私の考えは間違っていたのかな

そんなときに飛び込んできたのが、「森理世さん ミス・ユニバース2007 優勝」という驚きのニュース。世界的に有名な美を競うコンテストで、日本人がその頂点に立つとはいったいどういうことですか? って、私は大混乱。森理世さんの登場によって、あれ? 私の考えは間違っていたのかなと思い始めたんです。

それから少しずつ、行動が変わっていったと思う。ボストンの教会にゲイの若者向けのコミュニティーがあって、そこに参加するようになって、初めてリアルゲイ友ができたのも、仲良しの日本人の友だちにカミングアウトできたのもこのころでした。

20歳でニューヨークの美大に進学して、そこで独自の価値を持ち、またLGBTQである学生や先生たちが堂々と自分を主張する姿を目の当たりにし、私をずっと苦しめていた“普通”や“常識”が少しずつ塗り替えられていったのです。1日の中で笑顔の時間が増えていきました。メイクアップアーティストのアシスタントになったのもこのころ。

写真提供=西村宏堂
メイクアップアーティストとしての活動もスタート

24歳でようやくカミングアウトできた

でも、人生が上向き始めても、人生グラフは谷底のまま。その理由は、両親にカミングアウトできていなかったから。両親に自分が同性愛者だと告げたら見放されるんじゃないか、二度と家には帰れないんじゃないかと思うと、怖くて仕方がなくて、言う勇気を持てずにいました。

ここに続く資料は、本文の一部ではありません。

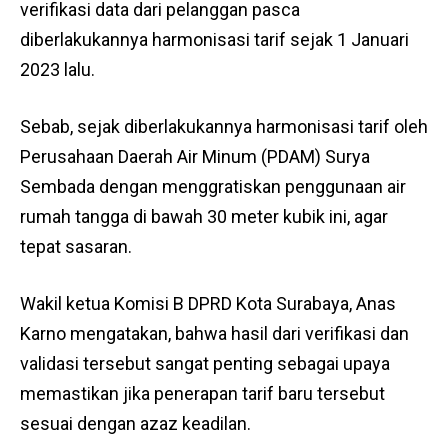
verifikasi data dari pelanggan pasca
diberlakukannya harmonisasi tarif sejak 1 Januari
2023 lalu.
Sebab, sejak diberlakukannya harmonisasi tarif oleh
Perusahaan Daerah Air Minum (PDAM) Surya
Sembada dengan menggratiskan penggunaan air
rumah tangga di bawah 30 meter kubik ini, agar
tepat sasaran.
Wakil ketua Komisi B DPRD Kota Surabaya, Anas
Karno mengatakan, bahwa hasil dari verifikasi dan
validasi tersebut sangat penting sebagai upaya
memastikan jika penerapan tarif baru tersebut
sesuai dengan azaz keadilan.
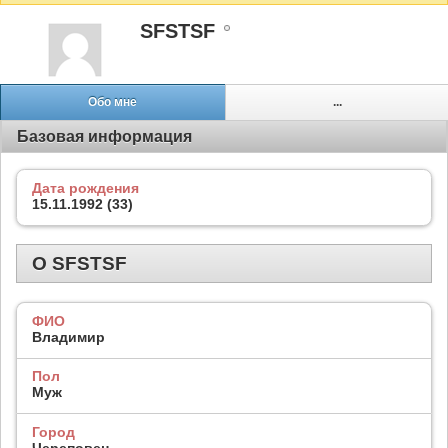
SFSTSF
Обо мне
...
Базовая информация
Дата рождения
15.11.1992 (33)
О SFSTSF
ФИО
Владимир
Пол
Муж
Город
Череповец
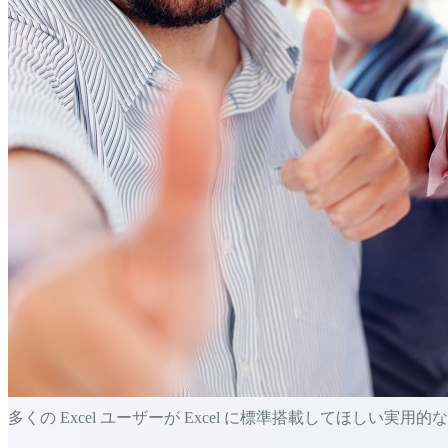
多くの Excel ユーザーが Excel に標準搭載してほしい実用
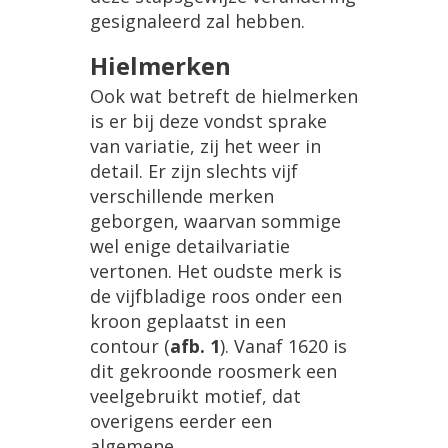
gesignaleerd
zal
hebben
.
Hielmerken
Ook
wat
betreft
de
hielmerken
is
er
bij
deze
vondst
sprake
van
variatie
,
zij
het
weer
in
detail
.
Er
zijn
slechts
vijf
verschillende
merken
geborgen
,
waarvan
sommige
wel
enige
detailvariatie
vertonen
.
Het
oudste
merk
is
de
vijfbladige
roos
onder
een
kroon
geplaatst
in
een
contour
(
afb
.
1
).
Vanaf
1620
is
dit
gekroonde
roosmerk
een
veelgebruikt
motief
,
dat
overigens
eerder
een
algemene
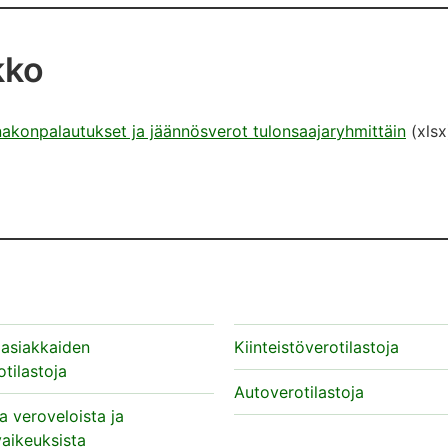
kko
akonpalautukset ja jäännösverot tulonsaajaryhmittäin
(xlsx
öasiakkaiden
Kiinteistöverotilastoja
otilastoja
Autoverotilastoja
ja veroveloista ja
aikeuksista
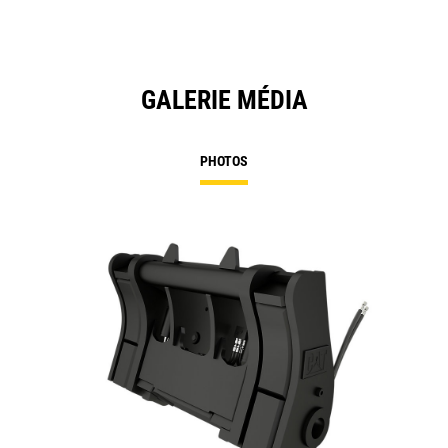
GALERIE MÉDIA
PHOTOS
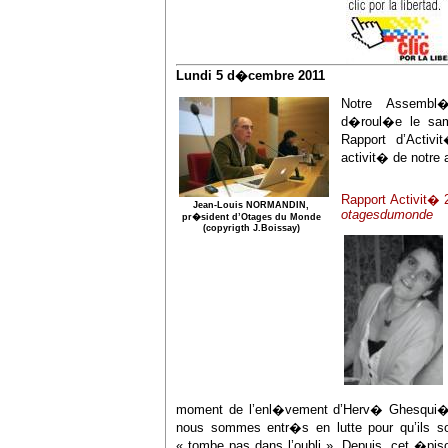
Lundi 5 d�cembre 2011
Notre Assembl
d�roul�e le sa
Rapport d’Activ
activit� de notre 
Rapport Activit� 
Jean-Louis NORMANDIN,
otagesdumonde
pr�sident d’Otages du Monde
(copyrigth J.Boissay)
moment de l’enl�vement d’Herv� Ghesqui�r
nous sommes entr�s en lutte pour qu’ils soi
« tombe pas dans l’oubli ». Depuis, cet �pis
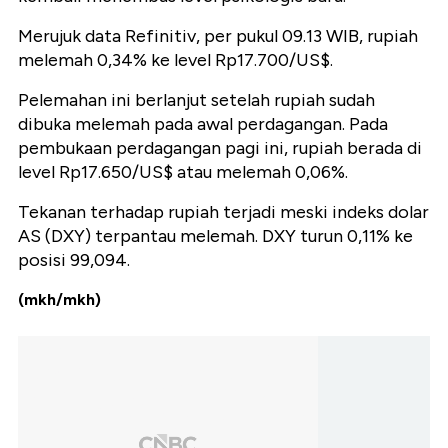
Merujuk data Refinitiv, per pukul 09.13 WIB, rupiah
melemah 0,34% ke level Rp17.700/US$.
Pelemahan ini berlanjut setelah rupiah sudah
dibuka melemah pada awal perdagangan. Pada
pembukaan perdagangan pagi ini, rupiah berada di
level Rp17.650/US$ atau melemah 0,06%.
Tekanan terhadap rupiah terjadi meski indeks dolar
AS (DXY) terpantau melemah. DXY turun 0,11% ke
posisi 99,094.
(mkh/mkh)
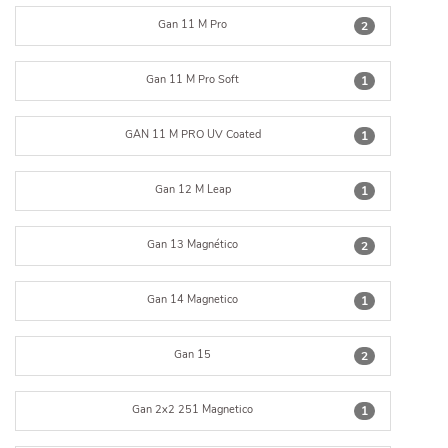
Gan 11 M Pro
2
Gan 11 M Pro Soft
1
GAN 11 M PRO UV Coated
1
Gan 12 M Leap
1
Gan 13 Magnético
2
Gan 14 Magnetico
1
Gan 15
2
Gan 2x2 251 Magnetico
1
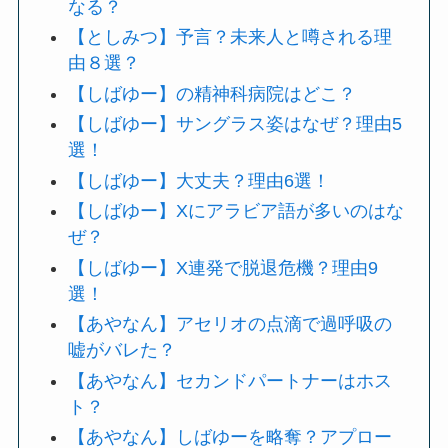
なる？
【としみつ】予言？未来人と噂される理
由８選？
【しばゆー】の精神科病院はどこ？
【しばゆー】サングラス姿はなぜ？理由5
選！
【しばゆー】大丈夫？理由6選！
【しばゆー】Xにアラビア語が多いのはな
ぜ？
【しばゆー】X連発で脱退危機？理由9
選！
【あやなん】アセリオの点滴で過呼吸の
嘘がバレた？
【あやなん】セカンドパートナーはホス
ト？
【あやなん】しばゆーを略奪？アプロー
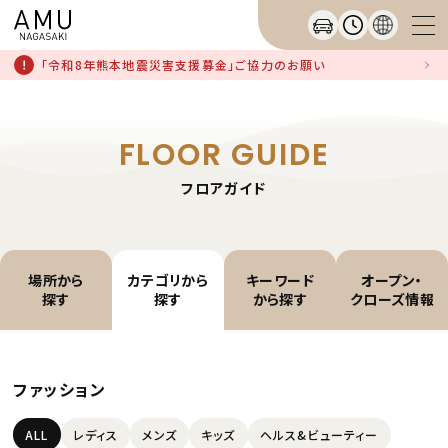
「令和8年熊本地震災害支援募金」ご協力のお願い
FLOOR GUIDE
フロアガイド
場所から
カテゴリから
キーワード
オープン・
探す
探す
から探す
クローズ情報
ファッション
ALL
レディス
メンズ
キッズ
ヘルス&ビューティー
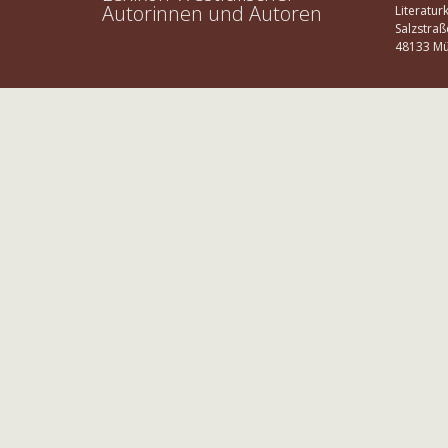
Autorinnen und Autoren
Literatur
Salzstraß
48133 Mü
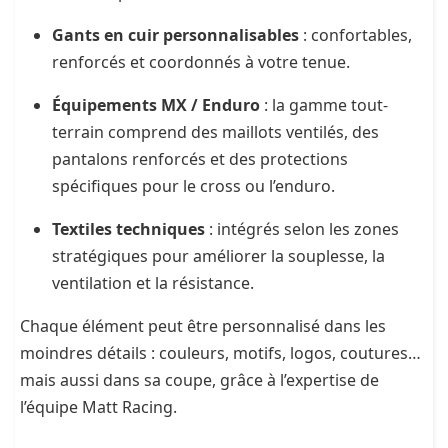
Gants en cuir personnalisables
: confortables,
renforcés et coordonnés à votre tenue.
Équipements MX / Enduro
: la gamme tout-
terrain comprend des maillots ventilés, des
pantalons renforcés et des protections
spécifiques pour le cross ou l’enduro.
Textiles techniques
: intégrés selon les zones
stratégiques pour améliorer la souplesse, la
ventilation et la résistance.
Chaque élément peut être personnalisé dans les
moindres détails : couleurs, motifs, logos, coutures…
mais aussi dans sa coupe, grâce à l’expertise de
l’équipe Matt Racing.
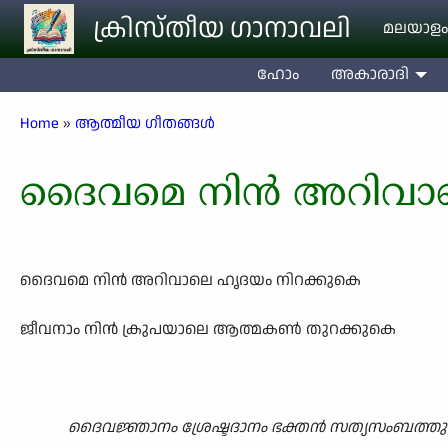
Skip to main content
ക്രിസ്തീയ ഗാനാവലി
മലയാളം
ഹോം
അകാരാദി
Breadcrumb
Home
ആത്മീയ ഗീതങ്ങൾ
ദൈവമെ നിൻ അറിവാ
ദൈവമെ നിൻ അറിവാലെ ഹൃദയം നിറക്കുകെ
ജീവനാം നിൻ ക്രുപയാലെ ആത്മകൺ തുറക്കുകെ
ദൈവജ്ഞാനം ശ്രേഷ്ടദാനം ഭക്തൻ സത്യസംബത്തു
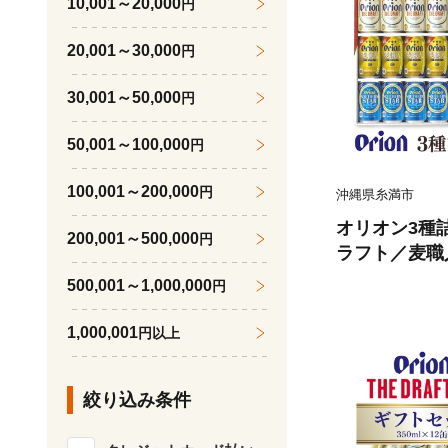
10,001～20,000
円
20,001～30,000
円
30,001～50,000
円
50,001～100,000
円
100,001～200,000
円
沖縄県糸満市
オリオン3種
200,001～500,000
円
ラフト／麦職
0ml×各4本
500,001～1,000,000
円
沖縄県 糸満市 
1,000,001
円以上
絞り込み条件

ゲイチャット仲間には、「カミングアウトしたけど宗教上の理由からダメだと言われた」という子がいたし、ボストンの教会で参加した若者向けのゲイミーティングでは、「両親にゲイと伝えたら見捨てられて難民としてアメリカに来た」というメキシコ人の子にも出会いました。

私も同じことになるかもしれない、その恐怖心に打ち勝てたのは、「言わなきゃ変われない」「私は変わりたい」という気持ちが、勝ったから。

僧侶の修行に入る直前の24歳のときにカミングアウトを果たし、まるでピーチサイダーのプールにドボンと飛び込んだかのように、人生がキラキラと輝きだしたのです。

修行先で悪夢の再来が…

僧侶の修行はとにかく厳しくて、入浴のときだけが唯一リラックスできる時間。みんなの心のガードもすっかり外れたお風呂上がり、私がパンツをはこうとしていたら、同じ修行僧で小柄なジャイアンみたいな人が近寄ってきて「てめえ、最初に見たとき、カマかと思ったぜ」って、いきなり大声で話しかけてきたんです。